==== STUDY MATERIAL
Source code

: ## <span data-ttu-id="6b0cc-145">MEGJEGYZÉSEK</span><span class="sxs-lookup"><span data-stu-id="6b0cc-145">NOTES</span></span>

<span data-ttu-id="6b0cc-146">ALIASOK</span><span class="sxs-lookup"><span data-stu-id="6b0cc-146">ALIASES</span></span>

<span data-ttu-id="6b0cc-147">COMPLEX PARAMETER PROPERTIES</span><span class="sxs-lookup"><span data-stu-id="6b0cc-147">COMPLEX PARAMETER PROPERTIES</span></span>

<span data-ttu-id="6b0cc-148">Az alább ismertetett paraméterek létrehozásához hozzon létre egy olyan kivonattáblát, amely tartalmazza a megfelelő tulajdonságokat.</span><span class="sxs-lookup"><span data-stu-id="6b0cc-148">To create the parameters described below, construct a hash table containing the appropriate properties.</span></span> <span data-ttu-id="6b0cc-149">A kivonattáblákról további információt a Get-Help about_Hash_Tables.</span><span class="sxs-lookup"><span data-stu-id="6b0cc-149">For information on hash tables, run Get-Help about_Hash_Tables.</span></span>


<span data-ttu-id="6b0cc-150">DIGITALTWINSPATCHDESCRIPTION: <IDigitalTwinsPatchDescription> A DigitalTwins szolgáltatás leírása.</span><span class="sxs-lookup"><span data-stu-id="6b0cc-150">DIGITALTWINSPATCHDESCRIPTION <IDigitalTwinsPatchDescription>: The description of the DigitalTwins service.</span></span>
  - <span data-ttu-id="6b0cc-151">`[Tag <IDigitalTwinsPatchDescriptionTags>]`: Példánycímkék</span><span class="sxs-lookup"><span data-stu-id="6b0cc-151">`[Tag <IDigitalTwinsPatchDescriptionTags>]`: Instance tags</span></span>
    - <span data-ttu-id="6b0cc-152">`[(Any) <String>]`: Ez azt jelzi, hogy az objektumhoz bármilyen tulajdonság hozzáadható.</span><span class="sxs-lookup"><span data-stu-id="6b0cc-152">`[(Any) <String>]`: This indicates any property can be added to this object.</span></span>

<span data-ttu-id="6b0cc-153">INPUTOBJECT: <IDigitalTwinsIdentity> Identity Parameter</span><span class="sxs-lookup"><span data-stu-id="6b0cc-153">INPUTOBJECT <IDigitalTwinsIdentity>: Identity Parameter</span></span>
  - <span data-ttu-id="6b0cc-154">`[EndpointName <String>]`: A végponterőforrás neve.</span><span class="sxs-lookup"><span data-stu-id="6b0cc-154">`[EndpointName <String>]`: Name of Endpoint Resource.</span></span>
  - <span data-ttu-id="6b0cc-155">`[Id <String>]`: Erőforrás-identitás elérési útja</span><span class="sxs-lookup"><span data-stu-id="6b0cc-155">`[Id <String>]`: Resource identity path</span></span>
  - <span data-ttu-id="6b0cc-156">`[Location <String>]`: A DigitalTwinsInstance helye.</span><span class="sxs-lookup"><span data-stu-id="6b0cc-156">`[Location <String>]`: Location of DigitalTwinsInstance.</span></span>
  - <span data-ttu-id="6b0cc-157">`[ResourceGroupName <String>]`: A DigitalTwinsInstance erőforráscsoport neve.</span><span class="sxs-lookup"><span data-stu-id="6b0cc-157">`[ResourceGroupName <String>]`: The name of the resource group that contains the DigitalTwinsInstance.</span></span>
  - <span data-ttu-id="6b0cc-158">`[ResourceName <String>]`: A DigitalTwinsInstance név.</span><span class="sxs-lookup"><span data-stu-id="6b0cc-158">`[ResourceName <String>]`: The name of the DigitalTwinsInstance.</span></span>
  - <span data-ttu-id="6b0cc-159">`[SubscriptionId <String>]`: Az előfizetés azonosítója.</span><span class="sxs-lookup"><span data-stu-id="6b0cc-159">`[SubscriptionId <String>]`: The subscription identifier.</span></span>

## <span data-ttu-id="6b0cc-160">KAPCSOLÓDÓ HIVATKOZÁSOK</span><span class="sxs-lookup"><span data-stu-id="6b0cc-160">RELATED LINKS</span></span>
========
Once more, write out the records exactly as they are.

Source code

: ## <span data-ttu-id="6b0cc-145">MEGJEGYZÉSEK</span><span class="sxs-lookup"><span data-stu-id="6b0cc-145">NOTES</span></span>

<span data-ttu-id="6b0cc-146">ALIASOK</span><span class="sxs-lookup"><span data-stu-id="6b0cc-146">ALIASES</span></span>

<span data-ttu-id="6b0cc-147">COMPLEX PARAMETER PROPERTIES</span><span class="sxs-lookup"><span data-stu-id="6b0cc-147">COMPLEX PARAMETER PROPERTIES</span></span>

<span data-ttu-id="6b0cc-148">Az alább ismertetett paraméterek létrehozásához hozzon létre egy olyan kivonattáblát, amely tartalmazza a megfelelő tulajdonságokat.</span><span class="sxs-lookup"><span data-stu-id="6b0cc-148">To create the parameters described below, construct a hash table containing the appropriate properties.</span></span> <span data-ttu-id="6b0cc-149">A kivonattáblákról további információt a Get-Help about_Hash_Tables.</span><span class="sxs-lookup"><span data-stu-id="6b0cc-149">For information on hash tables, run Get-Help about_Hash_Tables.</span></span>


<span data-ttu-id="6b0cc-150">DIGITALTWINSPATCHDESCRIPTION: <IDigitalTwinsPatchDescription> A DigitalTwins szolgáltatás leírása.</span><span class="sxs-lookup"><span data-stu-id="6b0cc-150">DIGITALTWINSPATCHDESCRIPTION <IDigitalTwinsPatchDescription>: The description of the DigitalTwins service.</span></span>
  - <span data-ttu-id="6b0cc-151">`[Tag <IDigitalTwinsPatchDescriptionTags>]`: Példánycímkék</span><span class="sxs-lookup"><span data-stu-id="6b0cc-151">`[Tag <IDigitalTwinsPatchDescriptionTags>]`: Instance tags</span></span>
    - <span data-ttu-id="6b0cc-152">`[(Any) <String>]`: Ez azt jelzi, hogy az objektumhoz bármilyen tulajdonság hozzáadható.</span><span class="sxs-lookup"><span data-stu-id="6b0cc-152">`[(Any) <String>]`: This indicates any property can be added to this object.</span></span>

<span data-ttu-id="6b0cc-153">INPUTOBJECT: <IDigitalTwinsIdentity> Identity Parameter</span><span class="sxs-lookup"><span data-stu-id="6b0cc-153">INPUTOBJECT <IDigitalTwinsIdentity>: Identity Parameter</span></span>
  - <span data-ttu-id="6b0cc-154">`[EndpointName <String>]`: A végponterőforrás neve.</span><span class="sxs-lookup"><span data-stu-id="6b0cc-154">`[EndpointName <String>]`: Name of Endpoint Resource.</span></span>
  - <span data-ttu-id="6b0cc-155">`[Id <String>]`: Erőforrás-identitás elérési útja</span><span class="sxs-lookup"><span data-stu-id="6b0cc-155">`[Id <String>]`: Resource identity path</span></span>
  - <span data-ttu-id="6b0cc-156">`[Location <String>]`: A DigitalTwinsInstance helye.</span><span class="sxs-lookup"><span data-stu-id="6b0cc-156">`[Location <String>]`: Location of DigitalTwinsInstance.</span></span>
  - <span data-ttu-id="6b0cc-157">`[ResourceGroupName <String>]`: A DigitalTwinsInstance erőforráscsoport neve.</span><span class="sxs-lookup"><span data-stu-id="6b0cc-157">`[ResourceGroupName <String>]`: The name of the resource group that contains the DigitalTwinsInstance.</span></span>
  - <span data-ttu-id="6b0cc-158">`[ResourceName <String>]`: A DigitalTwinsInstance név.</span><span class="sxs-lookup"><span data-stu-id="6b0cc-158">`[ResourceName <String>]`: The name of the DigitalTwinsInstance.</span></span>
  - <span data-ttu-id="6b0cc-159">`[SubscriptionId <String>]`: Az előfizetés azonosítója.</span><span class="sxs-lookup"><span data-stu-id="6b0cc-159">`[SubscriptionId <String>]`: The subscription identifier.</span></span>

## <span data-ttu-id="6b0cc-160">KAPCSOLÓDÓ HIVATKOZÁSOK</span><span class="sxs-lookup"><span data-stu-id="6b0cc-160">RELATED LINKS</span></span>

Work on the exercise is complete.